◆ Task
Give the data as a Markdown table with two columns, Row and Line. Begin at the very start of the data and end at the line containing "Sebbene le sue dimensioni siano piuttosto", including both ends, leaving out blank lines and the pictures.

[Opening Source data section]

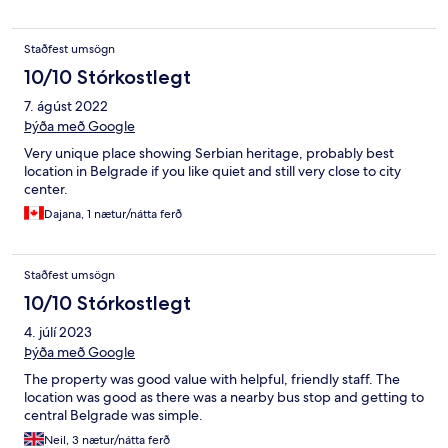
Staðfest umsögn
10/10 Stórkostlegt
7. ágúst 2022
Þýða með Google
Very unique place showing Serbian heritage, probably best
location in Belgrade if you like quiet and still very close to city
center.
Dajana, 1 nætur/nátta ferð
Staðfest umsögn
10/10 Stórkostlegt
4. júlí 2023
Þýða með Google
The property was good value with helpful, friendly staff. The
location was good as there was a nearby bus stop and getting to
central Belgrade was simple.
Neil, 3 nætur/nátta ferð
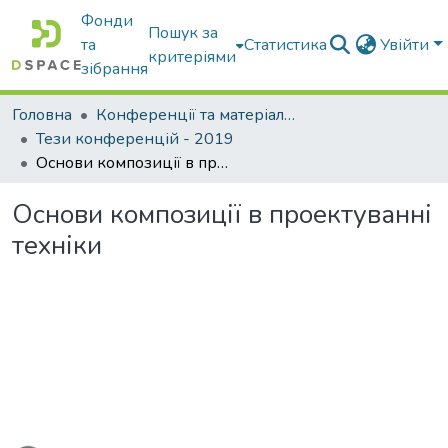
Фонди
Пошук за
та
Статистика
Увійти
критеріями
зібрання
Головна
Конференції та матеріали конференцій
Тези конференцій - 2019
Основи композиції в проектуванні техніки
Основи композиції в проектуванні
техніки
ться...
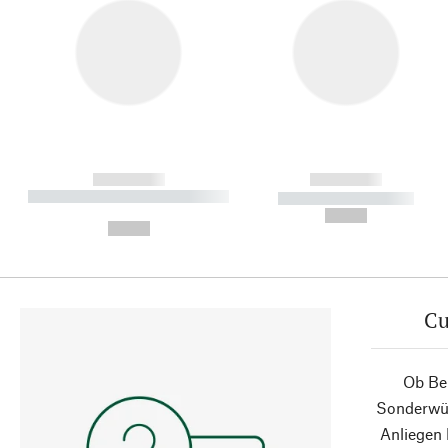
------------
------------
----------- ----------- ----------
----------- -----------
-
--,-- €
--,-- €
Cu
Ob Ber
Sonderwün
Anliegen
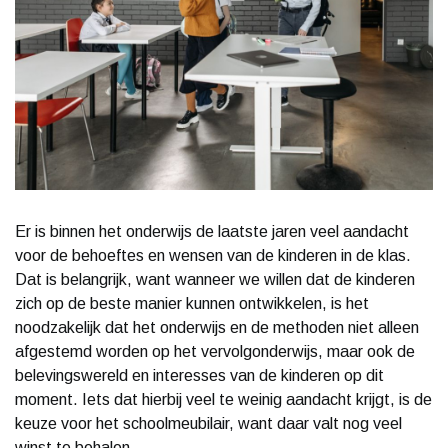
Er is binnen het onderwijs de laatste jaren veel aandacht
voor de behoeftes en wensen van de kinderen in de klas.
Dat is belangrijk, want wanneer we willen dat de kinderen
zich op de beste manier kunnen ontwikkelen, is het
noodzakelijk dat het onderwijs en de methoden niet alleen
afgestemd worden op het vervolgonderwijs, maar ook de
belevingswereld en interesses van de kinderen op dit
moment. Iets dat hierbij veel te weinig aandacht krijgt, is de
keuze voor het schoolmeubilair, want daar valt nog veel
winst te behalen.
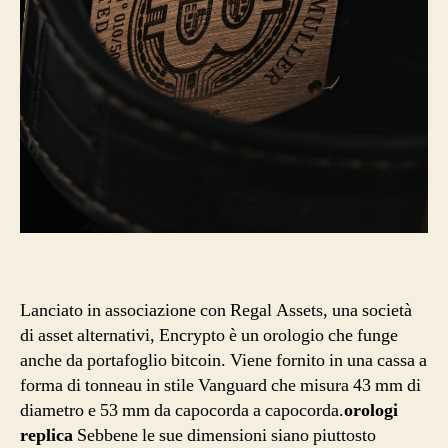
Lanciato in associazione con Regal Assets, una società
di asset alternativi, Encrypto è un orologio che funge
anche da portafoglio bitcoin. Viene fornito in una cassa a
forma di tonneau in stile Vanguard che misura 43 mm di
diametro e 53 mm da capocorda a capocorda.
orologi
replica
Sebbene le sue dimensioni siano piuttosto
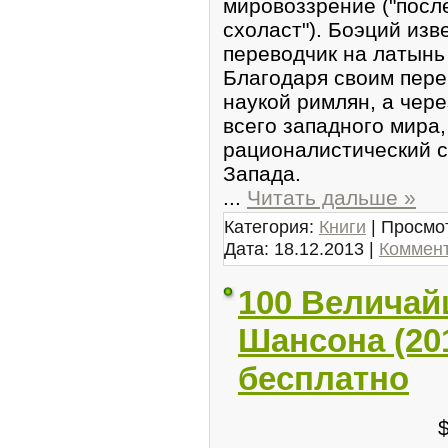
мировоззрение ("посл
схоласт"). Боэций изв
переводчик на латынь
Благодаря своим пере
наукой римлян, а чере
всего западного мира
рационалистический 
Запада.
...
Читать дальше »
Категория:
Книги
| Просмот
Дата:
18.12.2013
|
Коммент
100 Величай
Шансона (20
бесплатно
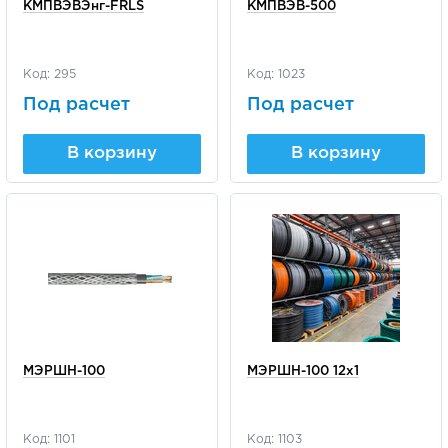
КМПВЭВЭнг-FRLS
КМПВЭВ-500
Код: 295
Код: 1023
Под расчет
Под расчет
В корзину
В корзину
МЭРШН-100
МЭРШН-100 12х1
Код: 1101
Код: 1103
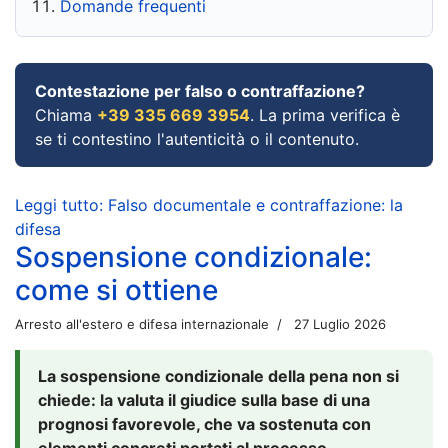
Domande frequenti
Contestazione per falso o contraffazione?
Chiama
+39 335 669 3954
. La prima verifica è
se ti contestino l'autenticità o il contenuto.
Leggi tutto: Falso documentale e contraffazione: la
difesa
Sospensione condizionale:
come si ottiene
Arresto all'estero e difesa internazionale
27 Luglio 2026
La sospensione condizionale della pena non si
chiede: la valuta il giudice sulla base di una
prognosi favorevole, che va sostenuta con
elementi concreti portati al processo.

[Closing Source data section]

◆ Output for this exercise
| Row | Line |
|---|---|
| 1 | Staðfest umsögn |
| 2 | 10/10 Stórkostlegt |
| 3 | 7. ágúst 2022 |
| 4 | Þýða með Google |
| 5 | Very unique place showing Serbian heritage, probably best |
| 6 | location in Belgrade if you like quiet and still very close to city |
| 7 | center. |
| 8 | Dajana, 1 nætur/nátta ferð |
| 9 | Staðfest umsögn |
| 10 | 10/10 Stórkostlegt |
| 11 | 4. júlí 2023 |
| 12 | Þýða með Google |
| 13 | The property was good value with helpful, friendly staff. The |
| 14 | location was good as there was a nearby bus stop and getting to |
| 15 | central Belgrade was simple. |
| 16 | Neil, 3 nætur/nátta ferð |
| 17 | Фонди |
| 18 | Пошук за |
| 19 | та |
| 20 | Статистика |
| 21 | Увійти |
| 22 | критеріями |
| 23 | зібрання |
| 24 | Головна |
| 25 | Конференції та матеріали конференцій |
| 26 | Тези конференцій - 2019 |
| 27 | Основи композиції в проектуванні техніки |
| 28 | Основи композиції в проектуванні |
| 29 | техніки |
| 30 | ться... |
| 31 | ------------ |
| 32 | ------------ |
| 33 | ----------- ----------- ---------- |
| 34 | ----------- ----------- |
| 35 | - |
| 36 | --,-- € |
| 37 | --,-- € |
| 38 | Cu |
| 39 | Ob Ber |
| 40 | Sonderwün |
| 41 | Anliegen |
| 42 | Er is binnen het onderwijs de laatste jaren veel aandacht |
| 43 | voor de behoeftes en wensen van de kinderen in de klas. |
| 44 | Dat is belangrijk, want wanneer we willen dat de kinderen |
| 45 | zich op de beste manier kunnen ontwikkelen, is het |
| 46 | noodzakelijk dat het onderwijs en de methoden niet alleen |
| 47 | afgestemd worden op het vervolgonderwijs, maar ook de |
| 48 | belevingswereld en interesses van de kinderen op dit |
| 49 | moment. Iets dat hierbij veel te weinig aandacht krijgt, is de |
| 50 | keuze voor het schoolmeubilair, want daar valt nog veel |
| 51 | winst te behalen. |
| 52 | Lanciato in associazione con Regal Assets, una società |
| 53 | di asset alternativi, Encrypto è un orologio che funge |
| 54 | anche da portafoglio bitcoin. Viene fornito in una cassa a |
| 55 | forma di tonneau in stile Vanguard che misura 43 mm di |
| 56 | diametro e 53 mm da capocorda a capocorda. |
| 57 | orologi |
| 58 | replica |
| 59 | Sebbene le sue dimensioni siano piuttosto |